Let's see, what else...A RANDOM LIST

  • My fave running kicks have found their way to Sierra Trading Post, which is great because they are half their normal price. HOWEVER, this means the model is doomed. It is being closed out. It is being left behind. So I am stuck with the decision: do I suck it up and stockpile new pairs of the same shoe? Or do I just assume that I will find another shoe that I like as much?
  • It's a long way off yet, but Cap'n Ron and I found a way (with considerable help and encouragement from The Colleague) to keep our annual Joshua Tree trip on the calendar. This year we're taking the motorcycles all the way down and back for a little adventure to go with our adventure.

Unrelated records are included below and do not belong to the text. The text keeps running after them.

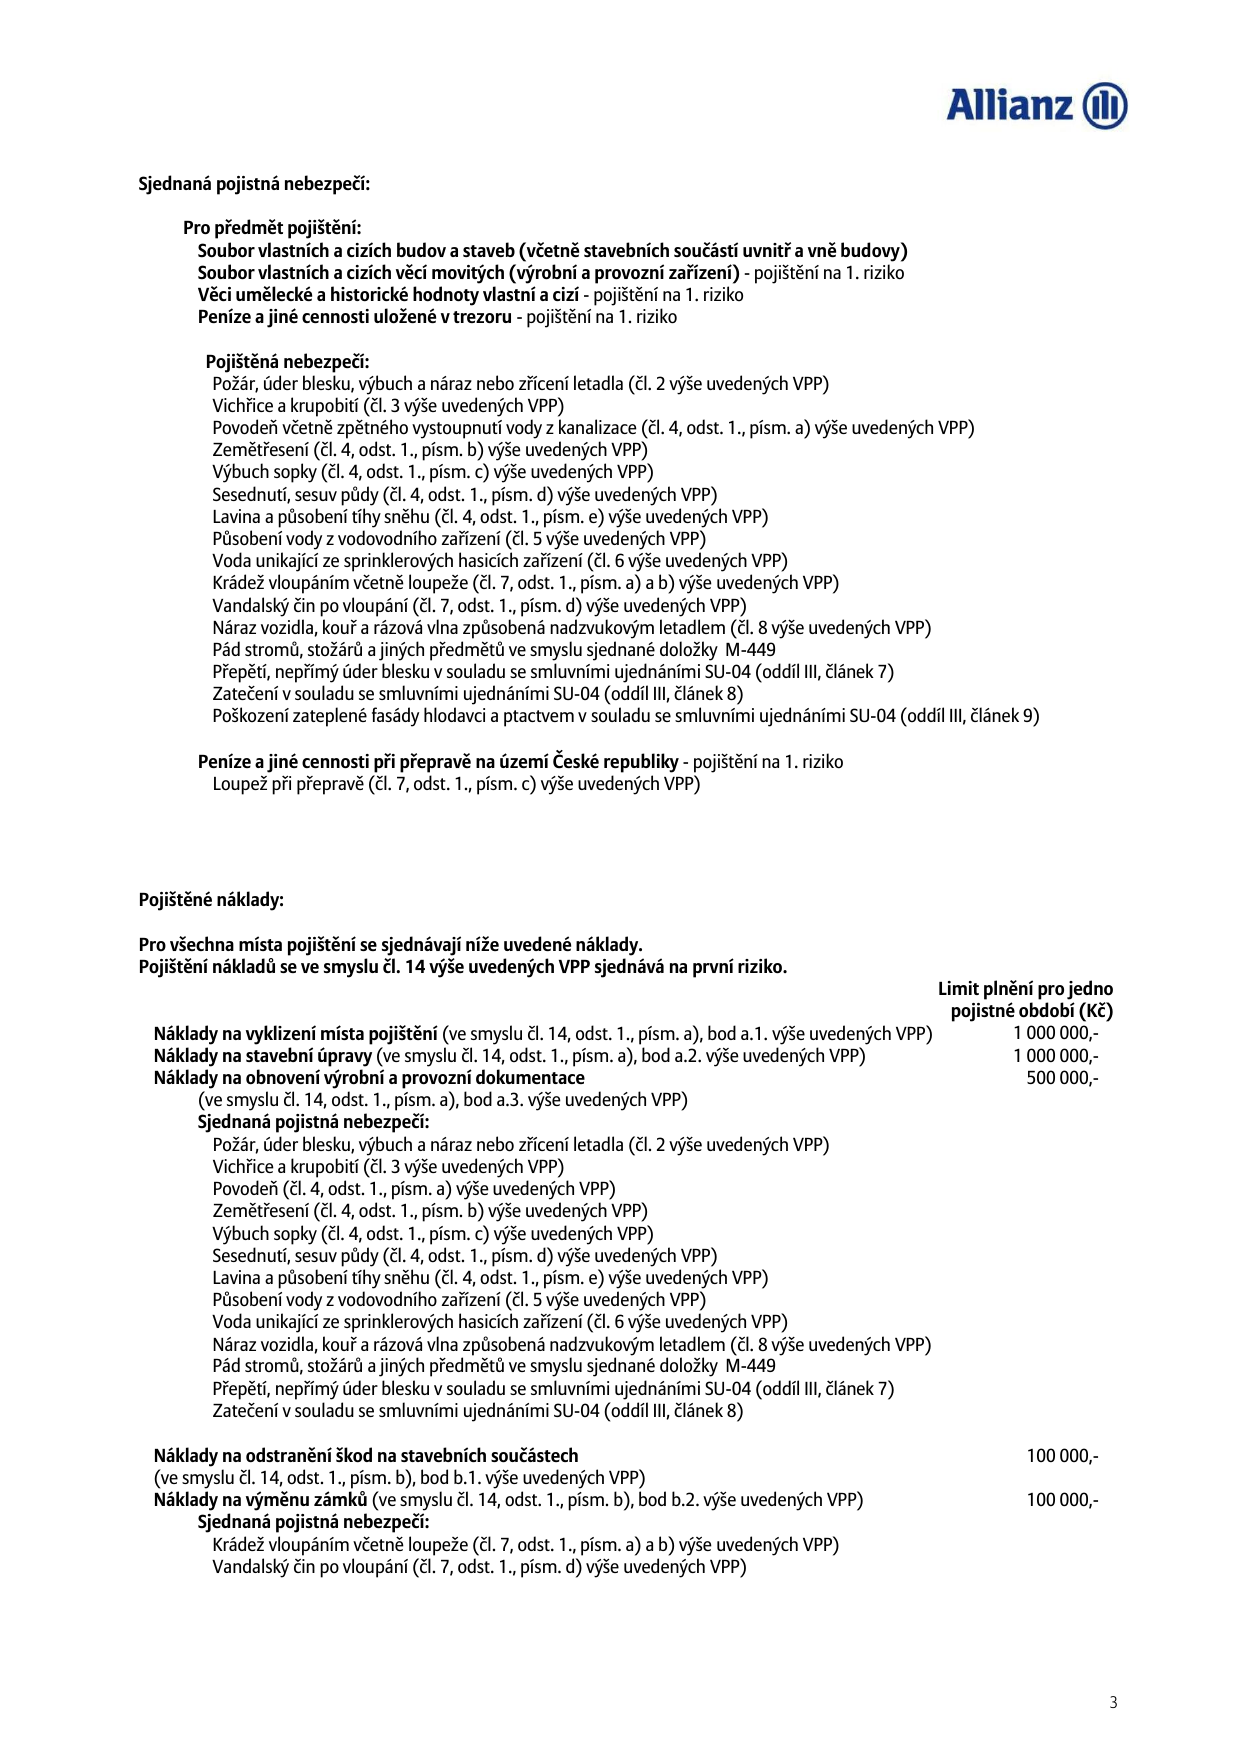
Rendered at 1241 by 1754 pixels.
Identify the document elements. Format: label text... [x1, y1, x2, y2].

text Přepětí, nepřímý úder blesku v souladu se smluvními ujednáními SU-04 (oddíl III, článek 7) [212, 661, 1063, 683]
text Lavina a působení tíhy sněhu (čl. 4, odst. 1., písm. e) výše uvedených VPP) [212, 1267, 955, 1289]
text Lavina a působení tíhy sněhu (čl. 4, odst. 1., písm. e) výše uvedených VPP) [212, 505, 1063, 528]
text Náraz vozidla, kouř a rázová vlna způsobená nadzvukovým letadlem (čl. 8 výše uvedených VPP) [212, 616, 1063, 639]
text Krádež vloupáním včetně loupeže (čl. 7, odst. 1., písm. a) a b) výše uvedených VPP) [212, 572, 1063, 594]
text Voda unikající ze sprinklerových hasicích zařízení (čl. 6 výše uvedených VPP) [212, 550, 1063, 572]
text Soubor vlastních a cizích věcí movitých (výrobní a provozní zařízení) - pojištění na 1. riziko [198, 262, 929, 284]
text Náklady na výměnu zámků (ve smyslu čl. 14, odst. 1., písm. b), bod b.2. výše uvedených VPP) [153, 1489, 887, 1511]
text Náklady na stavební úpravy (ve smyslu čl. 14, odst. 1., písm. a), bod a.2. výše uvedených VPP) [153, 1044, 956, 1067]
text Vandalský čin po vloupání (čl. 7, odst. 1., písm. d) výše uvedených VPP) [212, 1555, 863, 1578]
text Loupež při přepravě (čl. 7, odst. 1., písm. c) výše uvedených VPP) [213, 772, 867, 795]
text Sjednaná pojistná nebezpečí: [198, 1111, 854, 1133]
text 100 000,- [1026, 1489, 1124, 1511]
text Vichřice a krupobití (čl. 3 výše uvedených VPP) [212, 395, 1063, 417]
text Krádež vloupáním včetně loupeže (čl. 7, odst. 1., písm. a) a b) výše uvedených VPP) [212, 1533, 863, 1555]
text 1 000 000,- [1013, 1044, 1123, 1067]
text Působení vody z vodovodního zařízení (čl. 5 výše uvedených VPP) [212, 1289, 955, 1311]
text Pád stromů, stožárů a jiných předmětů ve smyslu sjednané doložky M-449 [212, 639, 1063, 661]
text Zemětřesení (čl. 4, odst. 1., písm. b) výše uvedených VPP) [213, 1199, 854, 1222]
picture [916, 56, 1160, 155]
text Soubor vlastních a cizích budov a staveb (včetně stavebních součástí uvnitř a vně budovy) [198, 239, 932, 261]
text Přepětí, nepřímý úder blesku v souladu se smluvními ujednáními SU-04 (oddíl III, článek 7) [212, 1377, 955, 1399]
text Peníze a jiné cennosti při přepravě na území České republiky - pojištění na 1. riziko [198, 750, 867, 772]
text (ve smyslu čl. 14, odst. 1., písm. b), bod b.1. výše uvedených VPP) [153, 1467, 887, 1489]
text Pro všechna místa pojištění se sjednávají níže uvedené náklady. [139, 933, 667, 956]
text Zatečení v souladu se smluvními ujednáními SU-04 (oddíl III, článek 8) [212, 683, 1063, 705]
text Sesednutí, sesuv půdy (čl. 4, odst. 1., písm. d) výše uvedených VPP) [212, 1244, 955, 1267]
text Výbuch sopky (čl. 4, odst. 1., písm. c) výše uvedených VPP) [212, 1222, 678, 1244]
text Požár, úder blesku, výbuch a náraz nebo zřícení letadla (čl. 2 výše uvedených VPP) [213, 1133, 854, 1155]
text Povodeň včetně zpětného vystoupnutí vody z kanalizace (čl. 4, odst. 1., písm. a) výše uvedených VPP) [212, 417, 1063, 439]
text Náklady na vyklizení místa pojištění (ve smyslu čl. 14, odst. 1., písm. a), bod a.1. výše uvedených VPP) [153, 1022, 956, 1044]
text Sesednutí, sesuv půdy (čl. 4, odst. 1., písm. d) výše uvedených VPP) [212, 483, 1063, 505]
text Limit plnění pro jedno [938, 978, 1139, 1000]
text 500 000,- [1026, 1067, 1123, 1089]
text Vandalský čin po vloupání (čl. 7, odst. 1., písm. d) výše uvedených VPP) [212, 594, 1063, 616]
text 1 000 000,- [1013, 1022, 1139, 1044]
text Působení vody z vodovodního zařízení (čl. 5 výše uvedených VPP) [212, 528, 1063, 550]
text Zatečení v souladu se smluvními ujednáními SU-04 (oddíl III, článek 8) [212, 1399, 955, 1422]
text Pojištění nákladů se ve smyslu čl. 14 výše uvedených VPP sjednává na první riziko. [139, 956, 811, 978]
text Pád stromů, stožárů a jiných předmětů ve smyslu sjednané doložky M-449 [212, 1355, 955, 1377]
text Sjednaná pojistná nebezpečí: [198, 1511, 887, 1533]
text Zemětřesení (čl. 4, odst. 1., písm. b) výše uvedených VPP) [212, 439, 1063, 461]
text Náklady na obnovení výrobní a provozní dokumentace [153, 1067, 956, 1089]
text 3 [1109, 1693, 1143, 1713]
text (ve smyslu čl. 14, odst. 1., písm. a), bod a.3. výše uvedených VPP) [198, 1089, 854, 1111]
text pojistné období (Kč) [951, 1000, 1139, 1022]
text Požár, úder blesku, výbuch a náraz nebo zřícení letadla (čl. 2 výše uvedených VPP) [212, 372, 1063, 395]
text Voda unikající ze sprinklerových hasicích zařízení (čl. 6 výše uvedených VPP) [212, 1311, 955, 1333]
text Peníze a jiné cennosti uložené v trezoru - pojištění na 1. riziko [198, 306, 929, 328]
text Pojištěné náklady: [139, 889, 309, 911]
text Věci umělecké a historické hodnoty vlastní a cizí - pojištění na 1. riziko [198, 284, 929, 306]
text Sjednaná pojistná nebezpečí: [139, 172, 395, 195]
text Výbuch sopky (čl. 4, odst. 1., písm. c) výše uvedených VPP) [212, 461, 1063, 483]
text 100 000,- [1026, 1444, 1124, 1467]
text Náklady na odstranění škod na stavebních součástech [153, 1444, 603, 1467]
text Poškození zateplené fasády hlodavci a ptactvem v souladu se smluvními ujednáními SU-04 (oddíl III, článek 9) [212, 705, 1063, 727]
text Povodeň (čl. 4, odst. 1., písm. a) výše uvedených VPP) [213, 1178, 854, 1199]
text Pro předmět pojištění: [183, 217, 395, 239]
text Vichřice a krupobití (čl. 3 výše uvedených VPP) [213, 1155, 854, 1178]
text Náraz vozidla, kouř a rázová vlna způsobená nadzvukovým letadlem (čl. 8 výše uvedených VPP) [212, 1333, 955, 1355]
text Pojištěná nebezpečí: [206, 350, 1063, 372]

  • Would it really be so hard for Hillary and Barack to get together and decide to run as a ticket this year then switch for 2012? Come on. This election "process" is such a joke.
  • I've always thought this, but watching a Sundance Channel documentary on Wilco has me newly convinced that they are the country's smartest band. I just loaded "Yankee Hotel Foxtrot" onto the shuffle too.
  • The oldest daughter of The Colleague got braces today. Not sure what else to say about that. Though I do remember being excited to get braces when I was 14. Weird.
  • David Shields' new book, The Thing About Life is that One Day You'll be Dead hits the streets today. The Colleague and I read an advance copy a couple of weeks ago...worth reading for sure. Check it out.
  • It's been technically true for a while, but I have confirmation that Uncle Dan is indeed back in Seattle. Seems Denver wasn't his style. I'm sticking some Maker's Mark and Diet Coke for ya brother. Come on by The Palace anytime. And bring the junior linebacker with you.
  • Here I am typing away when an email comes in from a college friend. It turns out one of our fraternity brothers from way back then is the subject of one of Oprah's home makeover situations. Weird.
  • I'm not fucking Matt Damon. But Sarah Silverman is.
  • Remember when you realized why mother-in-law jokes exsited? Well, I'm truly learning why ex-wife jokes exist.
  • I can tell it's winter training time because most of my workouts consist of looking at my shoes or the bike, anticipating the pending torture, walking to the fridge and opening a Red Hook. If I don't participate, this micro brew craze might not catch on.
That's all I know. I should be working.